▶ _Material for this task_
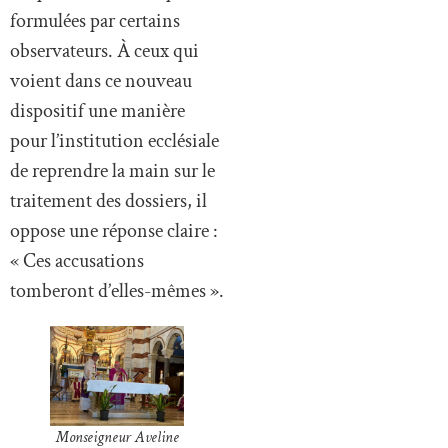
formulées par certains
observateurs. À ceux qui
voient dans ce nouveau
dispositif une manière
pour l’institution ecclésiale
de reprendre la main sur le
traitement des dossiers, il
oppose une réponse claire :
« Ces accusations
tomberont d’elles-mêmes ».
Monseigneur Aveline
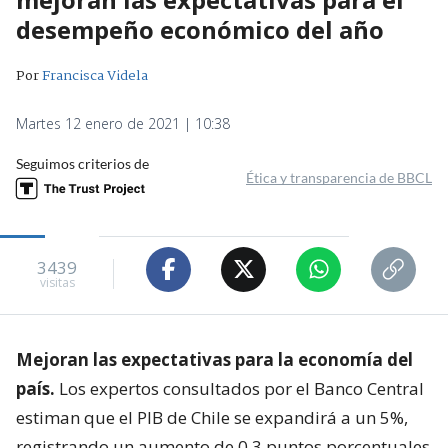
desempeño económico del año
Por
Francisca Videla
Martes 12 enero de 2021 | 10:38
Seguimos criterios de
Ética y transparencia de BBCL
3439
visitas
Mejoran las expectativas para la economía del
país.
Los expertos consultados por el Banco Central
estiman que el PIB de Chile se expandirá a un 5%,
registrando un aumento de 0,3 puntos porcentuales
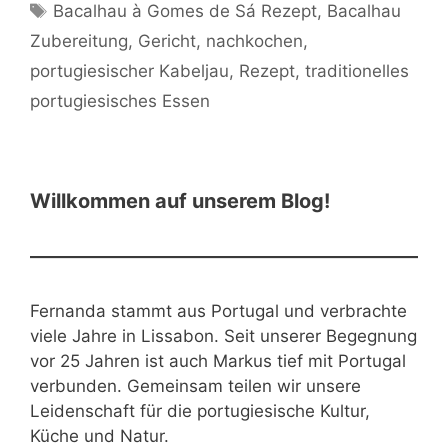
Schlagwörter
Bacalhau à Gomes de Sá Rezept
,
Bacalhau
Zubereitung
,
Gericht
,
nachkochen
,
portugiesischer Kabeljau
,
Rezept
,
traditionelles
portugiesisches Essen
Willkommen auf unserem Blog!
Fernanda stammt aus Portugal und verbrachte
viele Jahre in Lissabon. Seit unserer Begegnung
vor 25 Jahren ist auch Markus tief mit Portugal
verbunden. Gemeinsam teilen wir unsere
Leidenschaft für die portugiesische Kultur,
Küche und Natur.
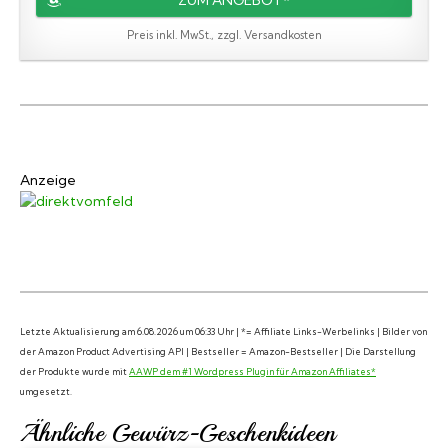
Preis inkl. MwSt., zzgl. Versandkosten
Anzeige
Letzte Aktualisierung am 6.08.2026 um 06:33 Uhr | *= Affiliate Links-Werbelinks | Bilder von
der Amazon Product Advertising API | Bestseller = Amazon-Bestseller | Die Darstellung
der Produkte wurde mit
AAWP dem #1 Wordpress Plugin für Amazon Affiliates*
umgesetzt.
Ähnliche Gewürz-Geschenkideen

▶ _Problem_
The whole listing, minus its images, should be repeated exactly.

▶ _Solution_
formulées par certains
observateurs. À ceux qui
voient dans ce nouveau
dispositif une manière
pour l’institution ecclésiale
de reprendre la main sur le
traitement des dossiers, il
oppose une réponse claire :
« Ces accusations
tomberont d’elles-mêmes ».
Monseigneur Aveline
desempeño económico del año
Por
Francisca Videla
Martes 12 enero de 2021 | 10:38
Seguimos criterios de
Ética y transparencia de BBCL
3439
visitas
Mejoran las expectativas para la economía del
país.
Los expertos consultados por el Banco Central
estiman que el PIB de Chile se expandirá a un 5%,
registrando un aumento de 0,3 puntos porcentuales
Schlagwörter
Bacalhau à Gomes de Sá Rezept
,
Bacalhau
Zubereitung
,
Gericht
,
nachkochen
,
portugiesischer Kabeljau
,
Rezept
,
traditionelles
portugiesisches Essen
Willkommen auf unserem Blog!
Fernanda stammt aus Portugal und verbrachte
viele Jahre in Lissabon. Seit unserer Begegnung
vor 25 Jahren ist auch Markus tief mit Portugal
verbunden. Gemeinsam teilen wir unsere
Leidenschaft für die portugiesische Kultur,
Küche und Natur.
Preis inkl. MwSt., zzgl. Versandkosten
Anzeige
Letzte Aktualisierung am 6.08.2026 um 06:33 Uhr | *= Affiliate Links-Werbelinks | Bilder von
der Amazon Product Advertising API | Bestseller = Amazon-Bestseller | Die Darstellung
der Produkte wurde mit
AAWP dem #1 Wordpress Plugin für Amazon Affiliates*
umgesetzt.
Ähnliche Gewürz-Geschenkideen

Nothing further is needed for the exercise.